In this model, OPS becomes a "platform" team that provides common tools and processes for the development team. The platform provided by this operation includes self-service monitoring, in which the developer must be able to independently add monitoring and create their own dashboards and alarms.
For companies that are easy to share monitoring data, the monitoring tool becomes a more valuable tool.
Keeping up with high-speed deployments in the MicroServices model and fast-changing instances is a huge challenge for old-fashioned monitoring tools. At the same time, it is not easy for Zabbix and Nagios itself to visualize complex task flows across services and to handle highly dynamic extensions. To add insult to error, it is clear that the current monitoring tools are not designed around the microservices model, and most of the usability is poor and the adoption rate is low outside the OPS team.
As a result, new monitoring models and tools require new monitoring tools specifically for microservices, so that operations and development teams can collaborate around the same performance data source rather than developers using their own tools (such as New Relic or OneAPM), while OPS uses its own tools such as Nagios and Zabbix), are isolated from each other.
Conclusion
In the four years following the "#monitoringsucks" event, a wide variety of monitoring tools emerged. But David Gildeh's research and our own research show that many companies are still struggling to monitor the field. We believe that the main reason is that many new monitoring tools tend to focus only on technical monitoring and are not enough to promote adoption outside the OPS team. And we believe that connecting development, operations and even other departments, through reliable monitoring, enables everyone in the enterprise to make decisions based on data, and is a trend for future IT teams to monitor their products.

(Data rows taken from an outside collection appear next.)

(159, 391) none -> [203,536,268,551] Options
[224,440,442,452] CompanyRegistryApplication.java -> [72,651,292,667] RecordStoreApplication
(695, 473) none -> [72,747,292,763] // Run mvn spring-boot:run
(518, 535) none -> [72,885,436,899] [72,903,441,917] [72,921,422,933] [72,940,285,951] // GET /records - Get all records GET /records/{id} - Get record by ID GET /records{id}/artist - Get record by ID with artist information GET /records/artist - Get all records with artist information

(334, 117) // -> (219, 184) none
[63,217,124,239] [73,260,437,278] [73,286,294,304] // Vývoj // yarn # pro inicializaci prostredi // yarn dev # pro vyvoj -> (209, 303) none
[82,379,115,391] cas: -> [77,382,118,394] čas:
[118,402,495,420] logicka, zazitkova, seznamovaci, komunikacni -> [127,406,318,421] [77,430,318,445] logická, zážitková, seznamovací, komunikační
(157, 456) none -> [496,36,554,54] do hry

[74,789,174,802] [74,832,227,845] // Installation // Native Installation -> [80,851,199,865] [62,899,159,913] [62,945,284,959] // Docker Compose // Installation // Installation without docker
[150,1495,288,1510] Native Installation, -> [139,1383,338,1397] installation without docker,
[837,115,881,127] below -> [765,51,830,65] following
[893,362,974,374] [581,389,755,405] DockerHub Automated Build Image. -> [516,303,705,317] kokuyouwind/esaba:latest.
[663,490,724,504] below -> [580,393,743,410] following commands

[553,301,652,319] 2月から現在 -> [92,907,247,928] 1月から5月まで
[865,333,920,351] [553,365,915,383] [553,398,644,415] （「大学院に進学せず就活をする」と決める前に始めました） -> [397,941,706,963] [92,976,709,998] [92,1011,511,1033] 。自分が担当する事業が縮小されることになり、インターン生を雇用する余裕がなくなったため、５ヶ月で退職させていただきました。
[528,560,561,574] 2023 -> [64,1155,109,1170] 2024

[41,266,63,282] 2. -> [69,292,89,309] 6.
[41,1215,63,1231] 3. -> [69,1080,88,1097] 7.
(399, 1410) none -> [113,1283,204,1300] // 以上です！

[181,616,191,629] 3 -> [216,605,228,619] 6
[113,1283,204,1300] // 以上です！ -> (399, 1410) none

[1] dzone Performance & monitoring Survey
[2] Http://www.slideshare.net/adriancockcroft/software-architecture-monitoring-microservices-a-challenge
Cloud Insight integrates monitoring, management, computing, collaboration and visualization to help all IT companies, especially small and medium-sized teams, reduce human and time cost inputs to system monitoring, simpler deployments, more comprehensive data, and better visualization, making operations more efficient and simple.
This article was transferred from OneAPM official blog
Who will be Zabbix and Nagios's successor?